These things are necessary in order to prevent bad behavior by the Left and allow a fair chance for public policies to be voted on, and perhaps even to preserve civil society. But they are not necessary to prevent the replication of the Colorado Model, which is Schrager and Witwer’s fear and predicted outcome. For that prediction has been totally falsified since the publication of this book. While the Colorado Model had success, in Colorado in 2008, the subsequent impact has been zero. In Colorado itself the pendulum has swung back, although not to total Republican dominance. But that’s probably because Colorado’s demography has changed, not due to the lasting success of the Colorado Model. And in the rest of the country, the Republicans now have near total dominance at every level other than the Presidency, with the exception of a few states (most notably California).

So, for example, Schrager and Witwer conclude the book by warning that “Wisconsin and Texas [are] in the Crosshairs.” They profile the Texas Democratic Trust, whose stated goal is to “take control of the Texas state legislature by 2010.” But its website, as of October 2015, is a blank page with the text, “I am host a16c.” The Texas state legislature has a 2/3 majority of Republicans in each house and a Republican governor. Both Senators are Republican, as are 70% of the congressional Representatives. In Wisconsin, the Republican majority across the board is similarly overwhelming.

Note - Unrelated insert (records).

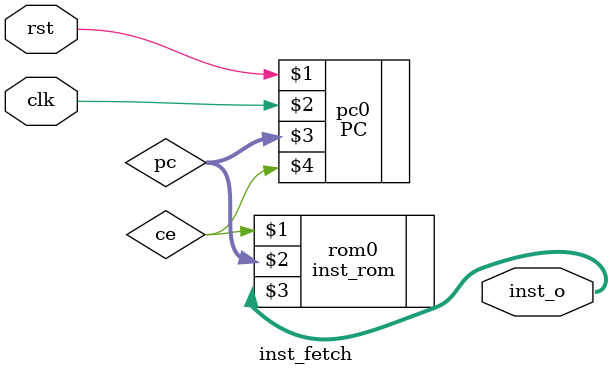
<source format=v>
`timescale 1ns / 1ps


module inst_fetch(
    input wire clk,
    input wire rst,
    output wire[31:0] inst_o
    );

    wire[31:0] pc;
    wire ce;
    PC pc0(rst, clk, pc, ce);
    inst_rom rom0(ce, pc, inst_o);

endmodule

</source>
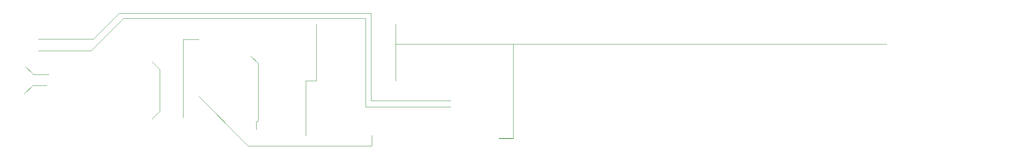
<source format=gbl>
*%FSLAX23Y23*%
*%MOIN*%
G01*
D17*
X7524Y7568D02*
X7661Y7431D01*
X7524Y7568D02*
X7339Y7754D01*
X8685Y7431D02*
X8717D01*
X8697D02*
X7661D01*
X8665Y7765D02*
X8709D01*
X9012D02*
X9390D01*
X9012D02*
X8709D01*
Y7817D02*
X9390D01*
X8244Y7986D02*
X8154D01*
X5961Y8041D02*
X5827D01*
X5823Y7946D02*
X5945D01*
X7106Y8340D02*
X7240D01*
X6598Y8521D02*
X8665D01*
X8709Y8565D02*
X8618D01*
X5823Y7946D02*
X5752Y7876D01*
X5827Y8041D02*
X5819Y8049D01*
X5760Y8108D01*
X6906Y7789D02*
Y7726D01*
Y7765D02*
Y8084D01*
Y7726D02*
X6839Y7659D01*
X6906Y8084D02*
X6839Y8151D01*
X7106Y8340D02*
Y7848D01*
Y7675D01*
X7240Y7852D02*
X7339Y7754D01*
X8154Y7706D02*
Y7986D01*
Y7706D02*
Y7517D01*
X8717Y7521D02*
Y7431D01*
X8665Y7765D02*
Y8521D01*
X8709Y8565D02*
Y7817D01*
D18*
X6559Y8565D02*
X6339Y8344D01*
X6320Y8244D02*
X6597Y8521D01*
X6320Y8244D02*
X5872D01*
X5870Y8344D02*
X6339D01*
X6559Y8565D02*
X8709D01*
X8665Y8521D02*
X6597D01*
X7746Y8137D02*
Y7646D01*
X7732Y7632D02*
Y7569D01*
X7746Y8137D02*
X7682Y8201D01*
X7746Y7646D02*
X7732Y7632D01*
X8709Y8439D02*
Y8565D01*
X8665Y8521D02*
Y8402D01*
D19*
X9390Y7765D02*
D03*
Y7817D02*
D03*
X8921Y8470D02*
D03*
Y7986D02*
D03*
X8717Y7521D02*
D03*
X8709Y7765D02*
D03*
Y7817D02*
D03*
X8244Y8470D02*
D03*
Y7986D02*
D03*
X8154Y7517D02*
D03*
X7732Y7568D02*
D03*
X7661Y7431D02*
D03*
X7106Y7675D02*
D03*
D20*
X9803Y7494D02*
X9925D01*
X8244Y7986D02*
Y8470D01*
X8921D02*
Y7986D01*
D21*
X9799Y7498D02*
X9925D01*
X8921Y8301D02*
X13110D01*
X10146D02*
X9925D01*
X8921Y8293D02*
Y8470D01*
Y8301D01*
X9925D02*
Y7498D01*
D27*
X5872Y8343D02*
D03*
X5972D02*
D03*
X5872Y8243D02*
D03*
X5972D02*
D03*
X5872Y8143D02*
D03*
X5972D02*
D03*
X5872Y8043D02*
D03*
X5972D02*
D03*
X5872Y7943D02*
D03*
X5972D02*
D03*
X5872Y7843D02*
D03*
X5972D02*
D03*
X5872Y7743D02*
D03*
X5972Y7743D02*
D03*
X5872Y7643D02*
D03*
X6697Y7802D02*
D03*
X6397D02*
D03*
X6697Y8202D02*
D03*
X6397D02*
D03*
X7239Y8152D02*
D03*
Y7852D02*
D03*
X6839Y8152D02*
D03*
Y7852D02*
D03*
Y7359D02*
D03*
Y7659D02*
D03*
X7239Y7359D02*
D03*
Y7659D02*
D03*
Y8644D02*
D03*
Y8344D02*
D03*
X6839Y8644D02*
D03*
Y8344D02*
D03*
X7382Y8202D02*
D03*
X7682D02*
D03*
X7382Y7802D02*
D03*
X7682D02*
D03*
X11381Y7797D02*
D03*
Y7497D02*
D03*
X10981Y7797D02*
D03*
Y7497D02*
D03*
X10200Y7797D02*
D03*
Y7497D02*
D03*
X9800Y7797D02*
D03*
Y7497D02*
D03*
X12037Y7927D02*
D03*
X12137D02*
D03*
X12562Y7797D02*
D03*
Y7497D02*
D03*
X12162Y7797D02*
D03*
Y7497D02*
D03*
X13111Y7828D02*
D03*
X13211D02*
D03*
X13111Y8065D02*
D03*
X13211D02*
D03*
X13111Y8301D02*
D03*
X13211D02*
D03*
D31*
X5760Y8108D02*
D03*
X5752Y7876D02*
D03*
D35*
X6280Y7478D02*
D03*
Y8525D02*
D03*
X10177D02*
D03*
X14075Y7478D02*
D03*
Y8525D02*
D03*
D47*
X5972Y7643D02*
D03*
M02*

</source>
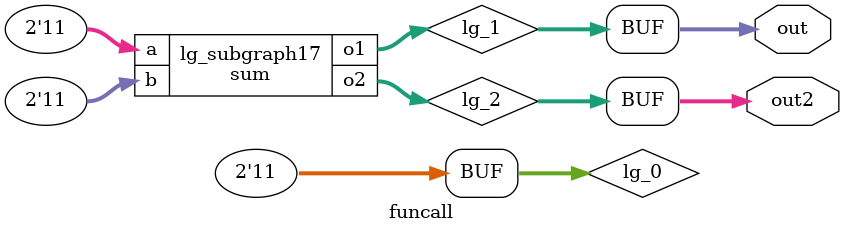
<source format=v>
module sum (
  input  [1:0] a,
  input  [1:0] b,
  output [2:0] o1,
  output [2:0] o2
);

assign o1 = a + b;
assign o2 = a + b + 1;

endmodule

module funcall(out2, out);
  wire [1:0] lg_0;
  wire [2:0] lg_1;
  wire [2:0] lg_2;
  output [2:0] out;
  output [2:0] out2;
  sum lg_subgraph17 (
    .a(lg_0),
    .b(lg_0),
    .o1(lg_1),
    .o2(lg_2)
  );
  assign lg_0 = 2'h3;
  assign out2 = lg_2;
  assign out = lg_1;
endmodule

</source>
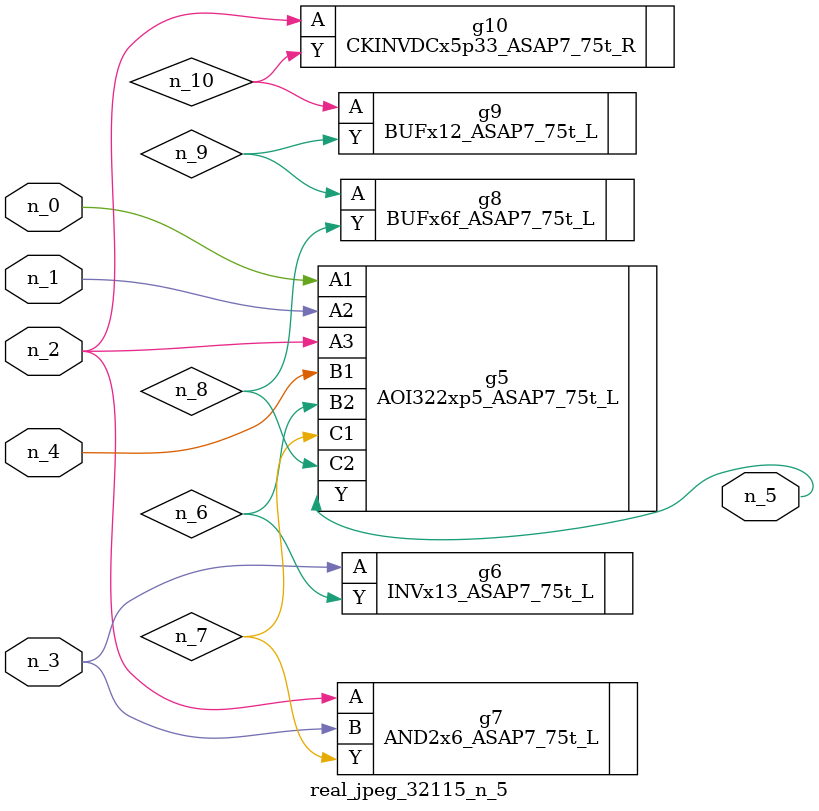
<source format=v>
module real_jpeg_32115_n_5 (n_4, n_0, n_1, n_2, n_3, n_5);

input n_4;
input n_0;
input n_1;
input n_2;
input n_3;

output n_5;

wire n_8;
wire n_6;
wire n_7;
wire n_10;
wire n_9;

AOI322xp5_ASAP7_75t_L g5 ( 
.A1(n_0),
.A2(n_1),
.A3(n_2),
.B1(n_4),
.B2(n_6),
.C1(n_7),
.C2(n_8),
.Y(n_5)
);

AND2x6_ASAP7_75t_L g7 ( 
.A(n_2),
.B(n_3),
.Y(n_7)
);

CKINVDCx5p33_ASAP7_75t_R g10 ( 
.A(n_2),
.Y(n_10)
);

INVx13_ASAP7_75t_L g6 ( 
.A(n_3),
.Y(n_6)
);

BUFx6f_ASAP7_75t_L g8 ( 
.A(n_9),
.Y(n_8)
);

BUFx12_ASAP7_75t_L g9 ( 
.A(n_10),
.Y(n_9)
);


endmodule
</source>
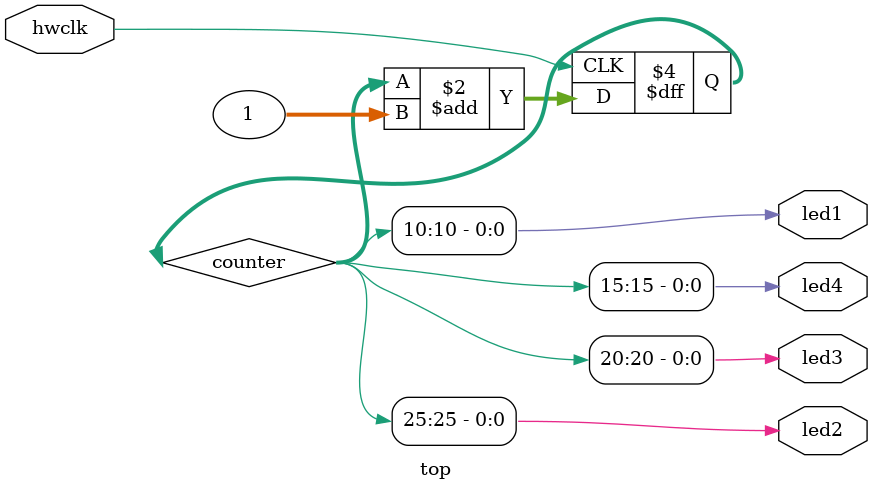
<source format=v>
module top(input hwclk,
           output led1,
           output led2,
           output led3,
           output led4);
   
   reg [31:0]     counter = 32'b0;

   assign led1 = counter[10];

   assign led2 = counter[25];

   assign led3 = counter[20];

   assign led4 = counter[15];

   always @(posedge hwclk) begin
      counter <= counter + 1;
   end
   
endmodule

</source>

Yes, it may be (or it may not be) that the Republicans will have difficulty getting the Presidency. It may be (or it may not be) that demographic changes will erode the current Republican dominance. But what is definitely not true is that the Colorado Model has had any legs. Even using illegitimate tactics, even with total dominance of the news-setting media, gay billionaires simply can’t buy everything. That’s good news for America.